# Lawn-boy silver pro



## Scott15 (Nov 11, 2004)

I want to get a lawn-boy silver pro and just want some opinions if it's a good mower. I know most everybody who has one loves it. The dealer has a couple left and I need to get it soon. I have a snapper but doesn't do to good on the thick stuff. How good is the duraforce? I know it's a great mower but just need some assurance. thanks.


----------



## roperdude91 (Nov 10, 2004)

go ahead and waste your freaking money, you hardly cut anything and you already have 3 freaking mowers and a redmax trimmmer


----------



## Scott15 (Nov 11, 2004)

I know but I want one and have the money. It's something you can't get anymore. Why not get one. It will make those damn st. augs pay for the trouble it gave my snapper.


----------



## snprnut (Jun 19, 2005)

I would definitely go with the LawnBoy. I have 3, and they cut through tall grass, even if its wet. :thumbsup:


----------



## Scott15 (Nov 11, 2004)

A snapper rear discharge mower would be good in tall grass too.


----------



## fords-n-mowers (May 6, 2005)

Scott15 said:


> A snapper rear discharge mower would be good in tall grass too.

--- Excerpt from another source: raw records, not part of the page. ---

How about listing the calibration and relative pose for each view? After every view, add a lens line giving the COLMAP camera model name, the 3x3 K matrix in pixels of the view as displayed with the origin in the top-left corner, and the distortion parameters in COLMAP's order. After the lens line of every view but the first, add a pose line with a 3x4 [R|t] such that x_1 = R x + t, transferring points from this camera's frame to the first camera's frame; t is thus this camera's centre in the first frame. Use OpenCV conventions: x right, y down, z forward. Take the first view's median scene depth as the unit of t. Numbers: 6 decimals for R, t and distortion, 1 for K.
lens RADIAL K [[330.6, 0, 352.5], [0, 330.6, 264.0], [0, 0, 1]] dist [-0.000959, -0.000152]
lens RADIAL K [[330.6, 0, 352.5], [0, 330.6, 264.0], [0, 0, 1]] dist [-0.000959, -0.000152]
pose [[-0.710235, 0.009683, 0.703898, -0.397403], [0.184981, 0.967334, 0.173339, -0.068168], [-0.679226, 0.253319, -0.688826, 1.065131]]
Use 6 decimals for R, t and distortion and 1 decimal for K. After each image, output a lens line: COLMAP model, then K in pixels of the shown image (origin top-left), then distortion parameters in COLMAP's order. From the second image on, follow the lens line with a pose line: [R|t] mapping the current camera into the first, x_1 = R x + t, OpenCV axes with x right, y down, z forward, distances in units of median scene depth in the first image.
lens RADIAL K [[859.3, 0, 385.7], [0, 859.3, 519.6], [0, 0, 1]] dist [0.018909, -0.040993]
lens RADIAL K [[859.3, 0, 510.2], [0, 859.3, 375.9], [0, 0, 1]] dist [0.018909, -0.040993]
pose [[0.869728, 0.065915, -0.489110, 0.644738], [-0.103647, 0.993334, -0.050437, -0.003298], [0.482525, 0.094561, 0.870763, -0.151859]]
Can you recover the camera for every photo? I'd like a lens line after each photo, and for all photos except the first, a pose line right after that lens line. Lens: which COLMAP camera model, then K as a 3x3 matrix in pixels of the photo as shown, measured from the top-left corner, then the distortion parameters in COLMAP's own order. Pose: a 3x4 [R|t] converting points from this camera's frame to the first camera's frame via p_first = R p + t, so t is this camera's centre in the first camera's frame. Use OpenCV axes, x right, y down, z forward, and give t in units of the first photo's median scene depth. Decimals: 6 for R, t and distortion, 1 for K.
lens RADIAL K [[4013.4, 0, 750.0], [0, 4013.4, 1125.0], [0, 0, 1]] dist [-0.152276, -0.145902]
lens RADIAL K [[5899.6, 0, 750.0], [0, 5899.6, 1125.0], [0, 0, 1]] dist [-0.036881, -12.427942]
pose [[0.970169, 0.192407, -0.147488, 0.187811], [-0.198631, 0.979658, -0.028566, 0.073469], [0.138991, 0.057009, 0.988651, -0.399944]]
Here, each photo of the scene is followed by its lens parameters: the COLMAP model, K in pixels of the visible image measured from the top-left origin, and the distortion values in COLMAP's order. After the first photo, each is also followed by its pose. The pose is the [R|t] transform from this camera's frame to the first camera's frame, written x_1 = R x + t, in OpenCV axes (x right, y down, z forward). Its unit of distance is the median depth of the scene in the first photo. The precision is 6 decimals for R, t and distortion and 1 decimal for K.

so. whats this have to do with the lawn boy?


----------



## Scott15 (Nov 11, 2004)

The dude said lawn-boys are good in thick grass. Well snapper rear discharge mowers work good too.


----------



## fords-n-mowers (May 6, 2005)

did you get the lawn boy?


----------



## Scott15 (Nov 11, 2004)

Nope happy with my snapper and murrays.


----------